Attorney-General Brewah & Vice President Jalloh
In November 2020, Dr Bright and I visited the H.E. the Vice President and the Attorney General and Minister of Justice to seek their support. They informed us about the work of the Ministerial Committee on the Justice Cowan Constitution Review Committee report. We gave them copies of our documents. They promised that the Coordinator of the Committee would contact us. To date, we have not yet been contacted.
Note: I met with H. E. the President twice this year on the above issues. He promised to act. I look forward to meeting him and his team again in the near future.
From the above narration, one could discern our strenuous efforts for bipartisanship to mobilize support for a progressive and inclusive governance agenda.
I urge that:
- We set up the mechanism for the diaspora to register and vote in their countries of residence within the shortest possible time, and
- Pass legislation to grant women and young professionals greater political participation.
I am convinced that a public debate of my proposed Bill will set the stage for the Government’s White Paper on the Constituion Review Committee report. Both efforts can converge to yield a more inclusive polity.
In March 2013, Mrs Cheri Blair and I lobbied former President EBK for the 30% quota. Having women contest in “safe seats” is one way to work towards the 30% quota for women (this yields 32 seats out of 146, or 22%).
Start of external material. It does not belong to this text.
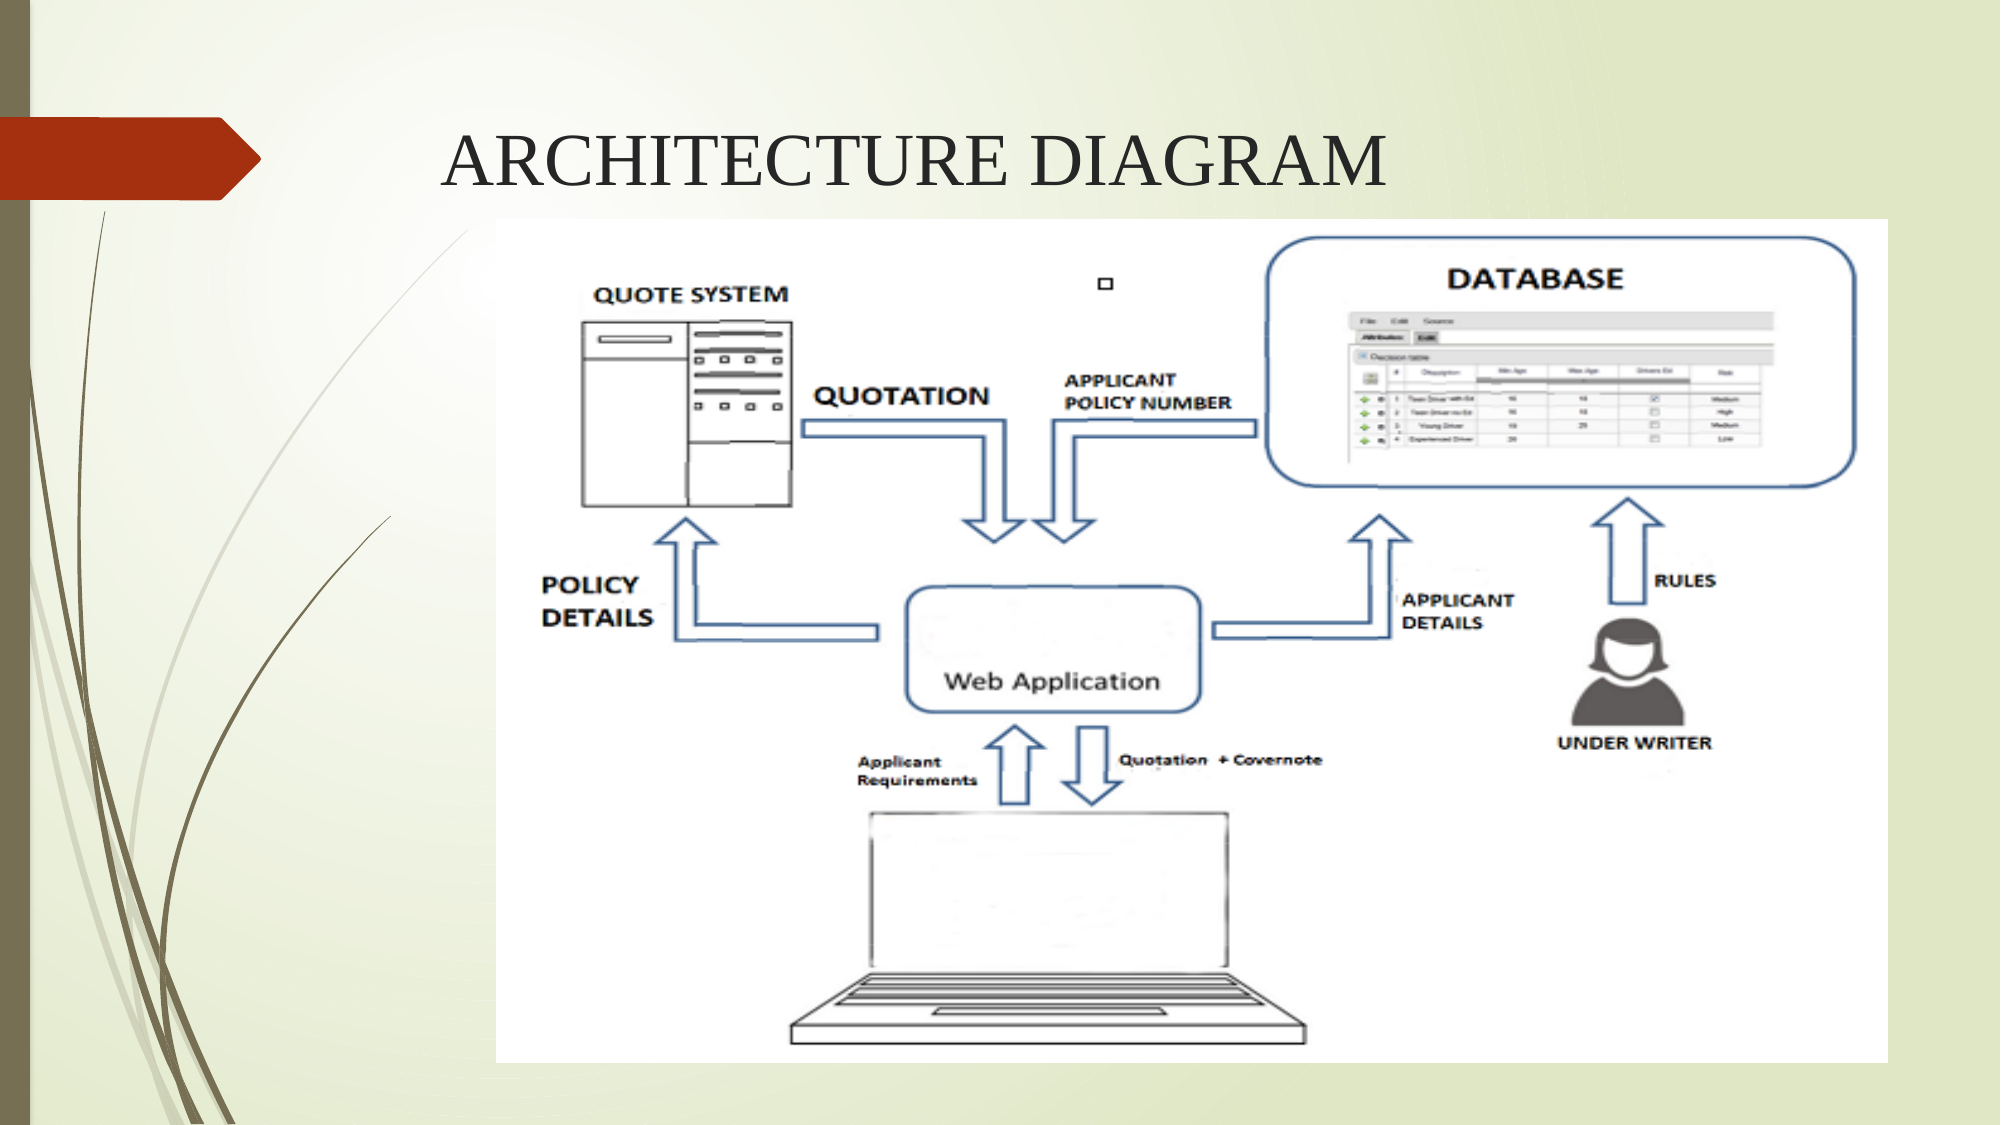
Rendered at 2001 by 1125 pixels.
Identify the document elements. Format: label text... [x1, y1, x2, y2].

title ARCHITECTURE DIAGRAM [425, 102, 1888, 313]
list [496, 219, 1888, 1063]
In a proportional representation system, you can require all party lists to have at least 30% women, and they should be high up on the list (not at the bottom). NEC can review the lists submitted by political parties.
So there are many ways to achieve the affirmative action for women in politics. The safe seats approach is the minimum, my 30% proposal is midway to the 50/50 parity level. The public debate could yield other pathways. That is why gazetting the bill is necessary to allow the discourse.